● Exercise directions
In your copy, include no images, and write out every entry below exactly as it stands.

Page segmentation data

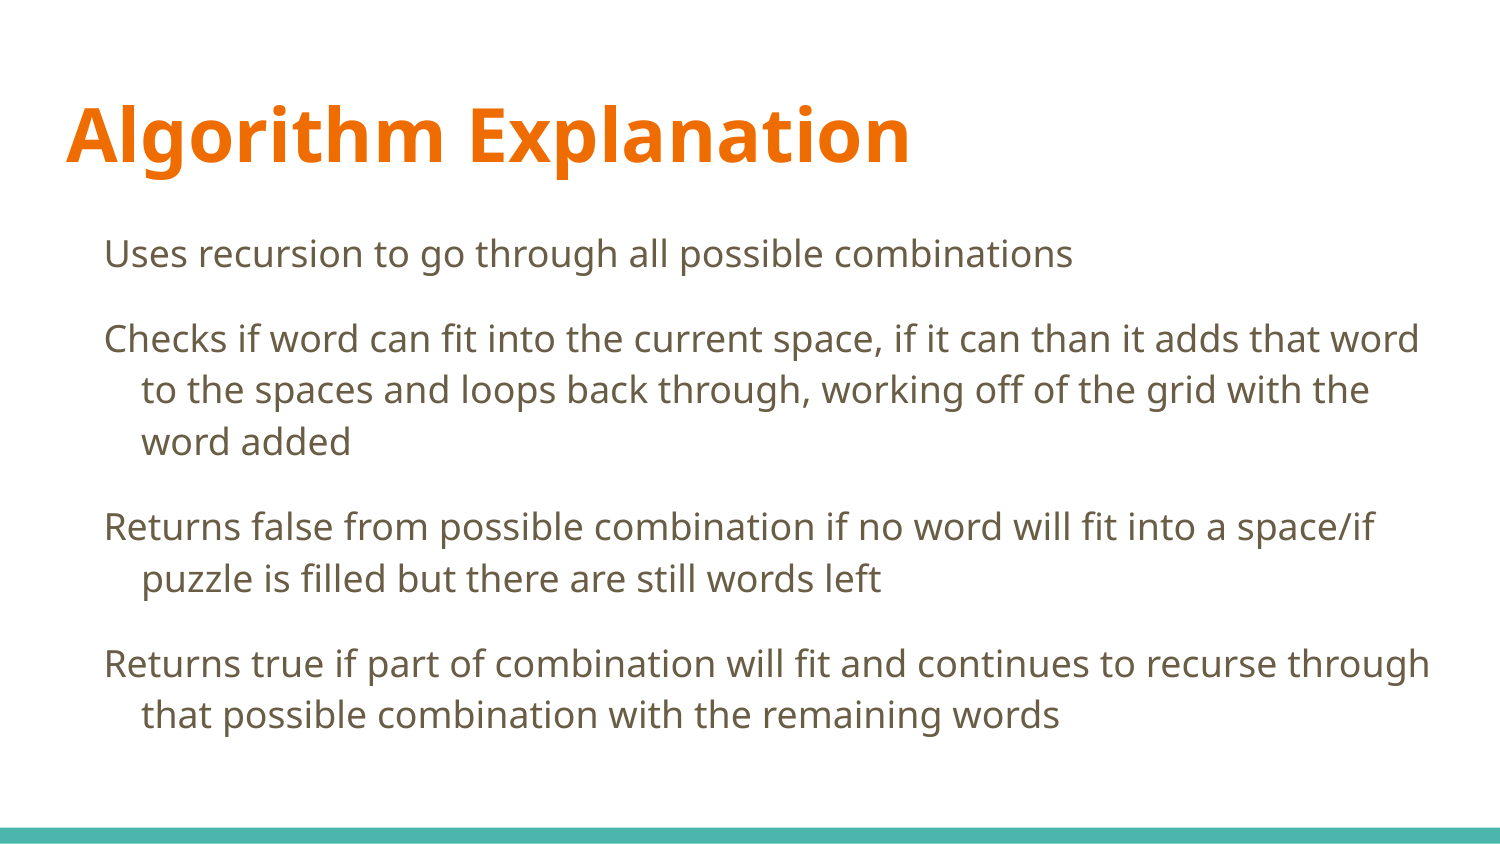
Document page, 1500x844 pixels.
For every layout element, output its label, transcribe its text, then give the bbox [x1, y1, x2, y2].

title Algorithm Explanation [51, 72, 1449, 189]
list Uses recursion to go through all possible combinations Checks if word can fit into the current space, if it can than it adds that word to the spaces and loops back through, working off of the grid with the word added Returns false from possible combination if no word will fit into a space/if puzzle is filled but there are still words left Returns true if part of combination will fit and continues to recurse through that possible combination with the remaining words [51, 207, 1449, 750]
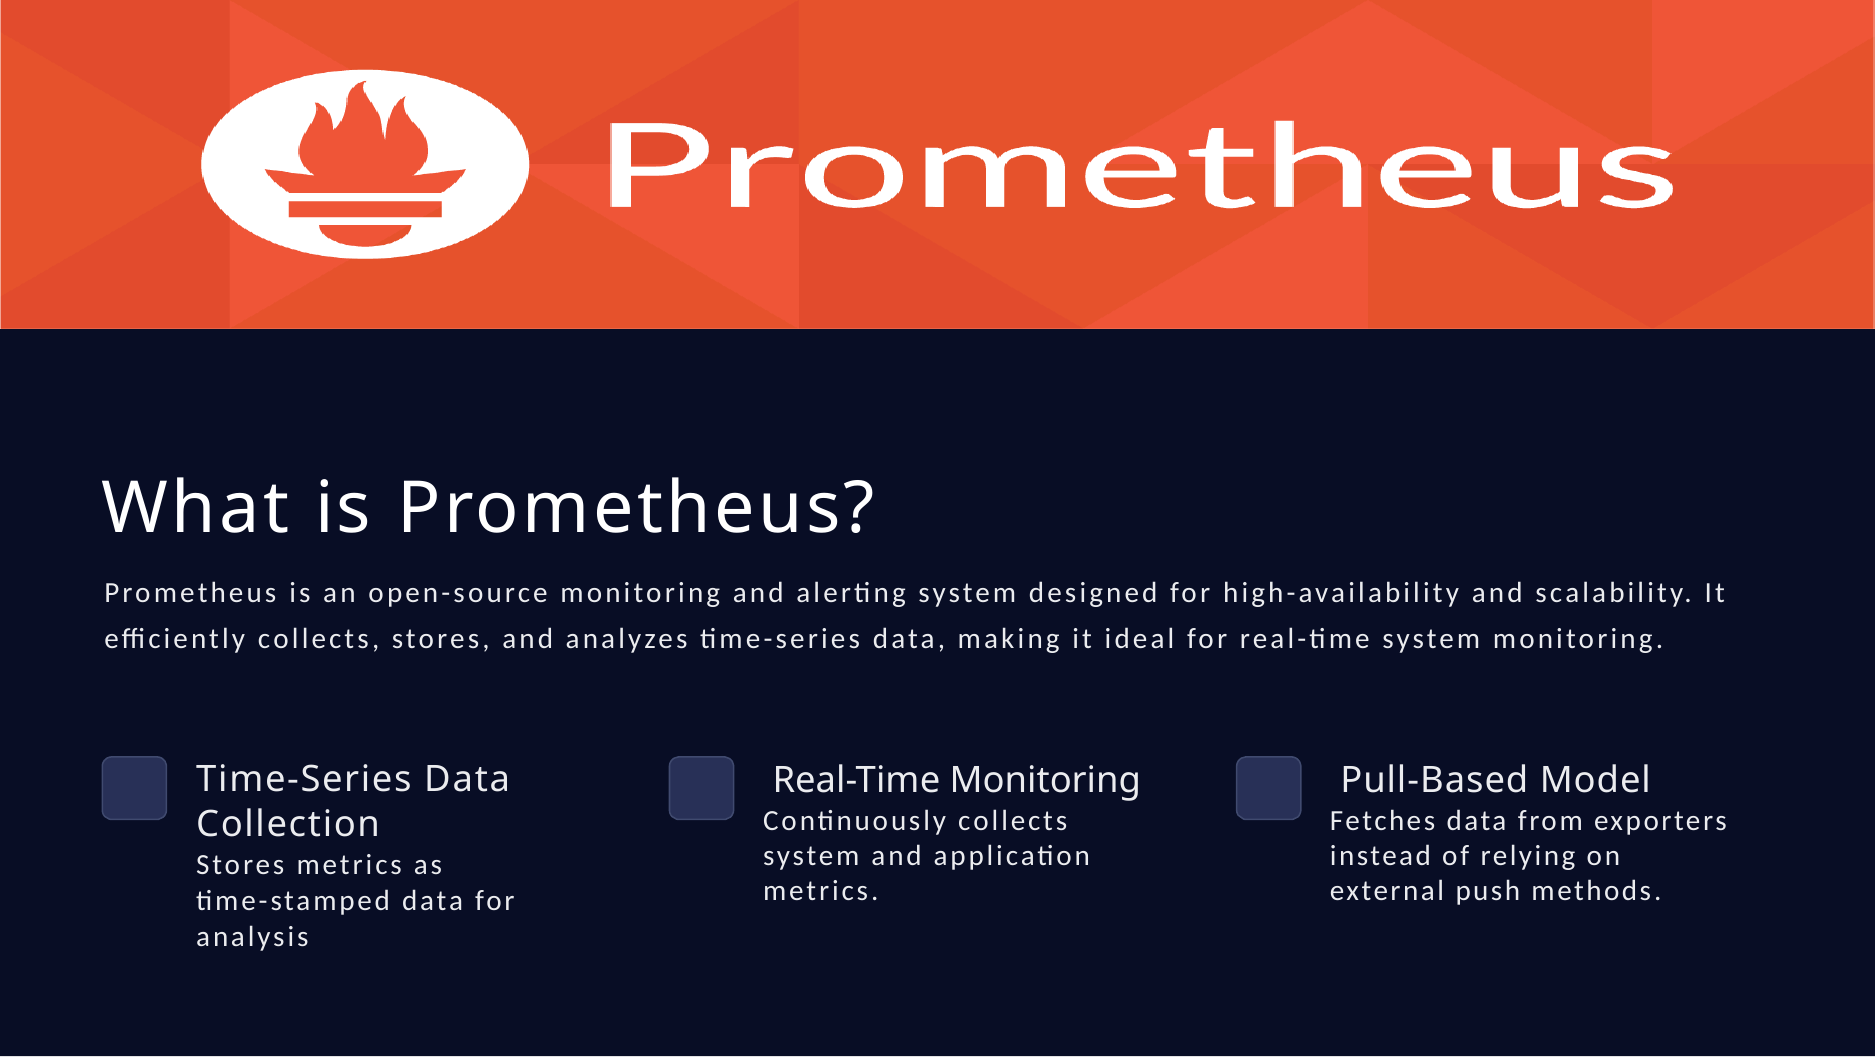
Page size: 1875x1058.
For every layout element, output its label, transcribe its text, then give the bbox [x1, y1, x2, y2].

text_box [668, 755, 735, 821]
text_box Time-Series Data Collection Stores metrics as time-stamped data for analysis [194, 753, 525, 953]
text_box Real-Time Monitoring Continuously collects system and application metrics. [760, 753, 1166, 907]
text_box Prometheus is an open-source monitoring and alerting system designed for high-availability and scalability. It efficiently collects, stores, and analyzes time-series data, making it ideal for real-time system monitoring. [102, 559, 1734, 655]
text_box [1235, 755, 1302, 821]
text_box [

● Task result
Document page, 1500x844 pixels.
For every layout element, output its label, transcribe its text, then give the bbox [x1, y1, x2, y2].

title Algorithm Explanation [51, 72, 1449, 189]
list Uses recursion to go through all possible combinations Checks if word can fit into the current space, if it can than it adds that word to the spaces and loops back through, working off of the grid with the word added Returns false from possible combination if no word will fit into a space/if puzzle is filled but there are still words left Returns true if part of combination will fit and continues to recurse through that possible combination with the remaining words [51, 207, 1449, 750]
Page size: 1875x1058.
For every layout element, output its label, transcribe its text, then give the bbox [x1, y1, x2, y2].

text_box [668, 755, 735, 821]
text_box Time-Series Data Collection Stores metrics as time-stamped data for analysis [194, 753, 525, 953]
text_box Real-Time Monitoring Continuously collects system and application metrics. [760, 753, 1166, 907]
text_box Prometheus is an open-source monitoring and alerting system designed for high-availability and scalability. It efficiently collects, stores, and analyzes time-series data, making it ideal for real-time system monitoring. [102, 559, 1734, 655]
text_box [1235, 755, 1302, 821]
text_box [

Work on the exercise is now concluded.